Adsorption of uranium (VI) by metal-organic frameworks and covalent-organic frameworks from water

Abstract

As we all know, energy and environment are two everlasting themes for the development of society. Nuclear power source, as a clean energy that is easy to be stored, has been rapidly developed in the past few decades. Because uranium is the main nuclear fuel, mining uranium from seawater is essential. Besides, uranium-containing wastewater discharged by nuclear industry also pose a serious threat for ecological environment. Considering the radioactivity and toxicity of uranium, it is urgent for us to remove U(VI) from wastewater.

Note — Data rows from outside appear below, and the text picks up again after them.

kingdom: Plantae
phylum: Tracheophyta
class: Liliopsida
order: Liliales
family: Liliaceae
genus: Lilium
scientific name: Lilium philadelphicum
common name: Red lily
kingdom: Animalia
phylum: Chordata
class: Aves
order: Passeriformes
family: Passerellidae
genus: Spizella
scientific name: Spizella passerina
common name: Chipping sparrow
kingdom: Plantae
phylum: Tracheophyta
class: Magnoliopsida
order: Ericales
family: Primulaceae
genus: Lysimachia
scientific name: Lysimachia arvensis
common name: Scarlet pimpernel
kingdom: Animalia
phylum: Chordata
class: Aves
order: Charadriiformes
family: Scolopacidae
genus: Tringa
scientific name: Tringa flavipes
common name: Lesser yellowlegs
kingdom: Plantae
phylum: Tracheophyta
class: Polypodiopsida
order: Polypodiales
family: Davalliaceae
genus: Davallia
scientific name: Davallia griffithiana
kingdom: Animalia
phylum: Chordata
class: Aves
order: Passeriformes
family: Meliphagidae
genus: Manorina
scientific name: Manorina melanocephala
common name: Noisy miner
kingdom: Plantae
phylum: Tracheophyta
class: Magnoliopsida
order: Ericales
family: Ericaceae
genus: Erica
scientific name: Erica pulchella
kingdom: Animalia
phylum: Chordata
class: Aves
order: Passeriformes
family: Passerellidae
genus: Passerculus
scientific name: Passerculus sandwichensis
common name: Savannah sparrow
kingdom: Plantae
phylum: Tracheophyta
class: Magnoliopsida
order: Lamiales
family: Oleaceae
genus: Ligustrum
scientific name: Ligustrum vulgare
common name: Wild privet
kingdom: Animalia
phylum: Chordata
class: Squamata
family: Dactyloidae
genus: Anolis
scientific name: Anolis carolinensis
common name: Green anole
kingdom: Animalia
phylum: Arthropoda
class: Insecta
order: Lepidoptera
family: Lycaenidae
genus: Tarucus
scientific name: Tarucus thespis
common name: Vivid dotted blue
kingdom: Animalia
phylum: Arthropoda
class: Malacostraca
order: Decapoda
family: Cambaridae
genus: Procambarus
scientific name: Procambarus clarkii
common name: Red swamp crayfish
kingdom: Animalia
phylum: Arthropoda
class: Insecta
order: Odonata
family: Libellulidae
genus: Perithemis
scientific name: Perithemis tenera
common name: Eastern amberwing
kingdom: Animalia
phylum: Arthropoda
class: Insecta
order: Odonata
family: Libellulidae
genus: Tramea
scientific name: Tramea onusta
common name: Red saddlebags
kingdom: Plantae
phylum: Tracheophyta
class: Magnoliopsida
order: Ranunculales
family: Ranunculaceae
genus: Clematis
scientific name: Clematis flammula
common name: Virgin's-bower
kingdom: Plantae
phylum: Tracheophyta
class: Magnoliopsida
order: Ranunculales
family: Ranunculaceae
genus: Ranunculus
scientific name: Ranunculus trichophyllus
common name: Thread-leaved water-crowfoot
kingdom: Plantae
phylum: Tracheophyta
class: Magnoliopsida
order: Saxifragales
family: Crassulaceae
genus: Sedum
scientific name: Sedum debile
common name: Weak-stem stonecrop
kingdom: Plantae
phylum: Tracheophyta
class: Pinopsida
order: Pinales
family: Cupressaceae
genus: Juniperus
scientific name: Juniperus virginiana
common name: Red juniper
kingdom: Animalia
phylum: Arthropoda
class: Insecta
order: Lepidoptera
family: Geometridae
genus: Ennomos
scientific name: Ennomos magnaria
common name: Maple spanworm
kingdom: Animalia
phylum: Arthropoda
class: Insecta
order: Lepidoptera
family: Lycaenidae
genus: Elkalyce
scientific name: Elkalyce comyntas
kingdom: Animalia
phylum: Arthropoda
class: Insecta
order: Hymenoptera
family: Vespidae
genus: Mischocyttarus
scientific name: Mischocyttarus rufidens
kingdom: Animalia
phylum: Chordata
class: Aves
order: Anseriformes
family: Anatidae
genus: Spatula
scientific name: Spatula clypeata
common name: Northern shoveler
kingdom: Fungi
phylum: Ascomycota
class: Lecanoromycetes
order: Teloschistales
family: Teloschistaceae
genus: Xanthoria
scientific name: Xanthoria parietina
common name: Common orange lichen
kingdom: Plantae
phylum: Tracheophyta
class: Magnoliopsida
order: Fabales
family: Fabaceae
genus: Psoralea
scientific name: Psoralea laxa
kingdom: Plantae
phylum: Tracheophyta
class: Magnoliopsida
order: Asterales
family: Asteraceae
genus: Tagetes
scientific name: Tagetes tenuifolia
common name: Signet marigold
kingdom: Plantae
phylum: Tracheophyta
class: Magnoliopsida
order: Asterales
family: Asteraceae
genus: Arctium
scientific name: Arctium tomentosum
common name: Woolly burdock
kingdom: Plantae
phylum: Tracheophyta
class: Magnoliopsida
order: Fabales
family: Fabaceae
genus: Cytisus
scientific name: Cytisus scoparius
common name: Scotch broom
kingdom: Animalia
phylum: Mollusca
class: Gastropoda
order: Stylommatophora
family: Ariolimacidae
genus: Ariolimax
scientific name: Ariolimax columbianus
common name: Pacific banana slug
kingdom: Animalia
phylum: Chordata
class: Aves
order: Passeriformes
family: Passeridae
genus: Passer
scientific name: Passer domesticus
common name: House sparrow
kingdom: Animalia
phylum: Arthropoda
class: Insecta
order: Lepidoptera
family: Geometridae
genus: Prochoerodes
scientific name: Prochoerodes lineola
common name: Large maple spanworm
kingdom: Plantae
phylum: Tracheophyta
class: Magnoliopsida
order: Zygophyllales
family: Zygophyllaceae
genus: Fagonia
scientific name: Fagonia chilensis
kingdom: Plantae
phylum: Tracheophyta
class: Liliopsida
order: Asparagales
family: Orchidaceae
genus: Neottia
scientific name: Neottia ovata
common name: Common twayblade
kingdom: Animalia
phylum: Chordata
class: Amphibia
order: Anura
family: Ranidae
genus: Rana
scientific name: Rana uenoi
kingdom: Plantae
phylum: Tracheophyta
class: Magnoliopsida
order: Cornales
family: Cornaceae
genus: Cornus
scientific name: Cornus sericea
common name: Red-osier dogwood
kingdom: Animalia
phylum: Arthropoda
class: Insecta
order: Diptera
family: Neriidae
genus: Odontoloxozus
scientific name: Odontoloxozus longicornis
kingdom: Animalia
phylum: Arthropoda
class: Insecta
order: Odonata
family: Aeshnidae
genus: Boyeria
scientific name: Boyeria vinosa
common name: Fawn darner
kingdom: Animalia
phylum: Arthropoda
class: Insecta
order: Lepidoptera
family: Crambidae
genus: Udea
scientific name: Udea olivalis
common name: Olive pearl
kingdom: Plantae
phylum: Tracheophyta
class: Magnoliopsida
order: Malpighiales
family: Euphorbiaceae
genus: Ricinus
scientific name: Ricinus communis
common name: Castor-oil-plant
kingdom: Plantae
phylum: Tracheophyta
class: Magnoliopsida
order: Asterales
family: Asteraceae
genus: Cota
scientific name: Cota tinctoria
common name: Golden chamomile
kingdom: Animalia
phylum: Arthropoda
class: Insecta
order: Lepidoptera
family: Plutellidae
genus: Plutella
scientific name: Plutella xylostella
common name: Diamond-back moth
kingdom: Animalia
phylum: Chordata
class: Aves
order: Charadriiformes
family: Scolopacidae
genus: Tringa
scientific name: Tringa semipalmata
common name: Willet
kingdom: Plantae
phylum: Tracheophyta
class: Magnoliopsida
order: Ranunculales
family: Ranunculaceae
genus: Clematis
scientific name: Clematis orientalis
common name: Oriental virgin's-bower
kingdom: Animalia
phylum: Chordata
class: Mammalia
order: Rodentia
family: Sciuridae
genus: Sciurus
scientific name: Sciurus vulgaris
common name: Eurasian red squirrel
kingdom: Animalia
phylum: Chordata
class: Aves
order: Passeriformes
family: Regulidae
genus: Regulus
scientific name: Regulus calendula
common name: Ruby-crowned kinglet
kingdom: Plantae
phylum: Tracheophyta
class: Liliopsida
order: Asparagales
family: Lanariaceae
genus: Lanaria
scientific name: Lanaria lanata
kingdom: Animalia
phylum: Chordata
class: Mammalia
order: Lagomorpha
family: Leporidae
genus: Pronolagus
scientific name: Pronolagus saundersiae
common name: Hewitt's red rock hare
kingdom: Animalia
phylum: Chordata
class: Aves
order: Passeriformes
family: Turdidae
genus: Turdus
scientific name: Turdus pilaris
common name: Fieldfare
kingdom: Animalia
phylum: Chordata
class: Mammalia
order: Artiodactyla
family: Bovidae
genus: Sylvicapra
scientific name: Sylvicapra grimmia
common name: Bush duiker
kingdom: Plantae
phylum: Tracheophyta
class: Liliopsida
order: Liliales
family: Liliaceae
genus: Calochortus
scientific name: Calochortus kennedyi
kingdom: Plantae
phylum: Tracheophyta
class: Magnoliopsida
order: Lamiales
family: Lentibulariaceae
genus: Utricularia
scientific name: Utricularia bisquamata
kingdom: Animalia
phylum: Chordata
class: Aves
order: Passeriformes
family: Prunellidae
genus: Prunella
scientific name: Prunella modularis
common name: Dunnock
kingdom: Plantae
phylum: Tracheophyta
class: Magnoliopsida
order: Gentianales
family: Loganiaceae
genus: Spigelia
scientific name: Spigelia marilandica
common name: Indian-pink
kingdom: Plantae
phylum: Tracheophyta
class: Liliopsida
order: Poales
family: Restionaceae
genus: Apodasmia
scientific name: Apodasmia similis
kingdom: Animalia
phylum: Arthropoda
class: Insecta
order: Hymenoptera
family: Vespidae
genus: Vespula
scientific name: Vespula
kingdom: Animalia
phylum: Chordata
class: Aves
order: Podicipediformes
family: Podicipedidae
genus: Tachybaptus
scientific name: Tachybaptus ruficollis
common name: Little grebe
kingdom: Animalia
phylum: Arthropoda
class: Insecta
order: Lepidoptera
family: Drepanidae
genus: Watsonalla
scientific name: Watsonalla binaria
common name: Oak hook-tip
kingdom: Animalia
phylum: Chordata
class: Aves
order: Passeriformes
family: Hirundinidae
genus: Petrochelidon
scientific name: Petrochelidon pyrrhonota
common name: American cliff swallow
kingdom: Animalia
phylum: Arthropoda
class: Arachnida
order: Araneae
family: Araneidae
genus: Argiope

To achieve these ends, various uranium adsorption materials have been developed. Among them, metal–organic frameworks (MOFs) and covalent organic frameworks (COFs) have aroused wide concern owing to the advantages of high specific surface areas, abundant active adsorption sites and controllable pore structure. However, there is huge room for MOFs and COFs in the application of uranium treatment. Herein, we provide a comprehensive review on MOFs and COFs for the enrichment and removal of U(VI) from seawater and wastewater, including synthetic approach, influencing factors, possible adsorption mechanism, as well as the performance comparison with other materials. In addition, the problem of current research is pointed out and the future direction about MOFs and COFs in uranium treatment is discussed. Noteworthy, a novel recurrent neural network (RNN) model is creatively put forward to connect the adsorption and detection of U(VI). More interestingly, the deep machine learning (ML) algorithm can replace the use of inductively couple plasma optimal emission spectrometry (ICP-OES). The goal of this paper is to provide guidance for the synthesis of novel MOFs and COFs U-adsorbents and broaden their application in the treatment of U(VI).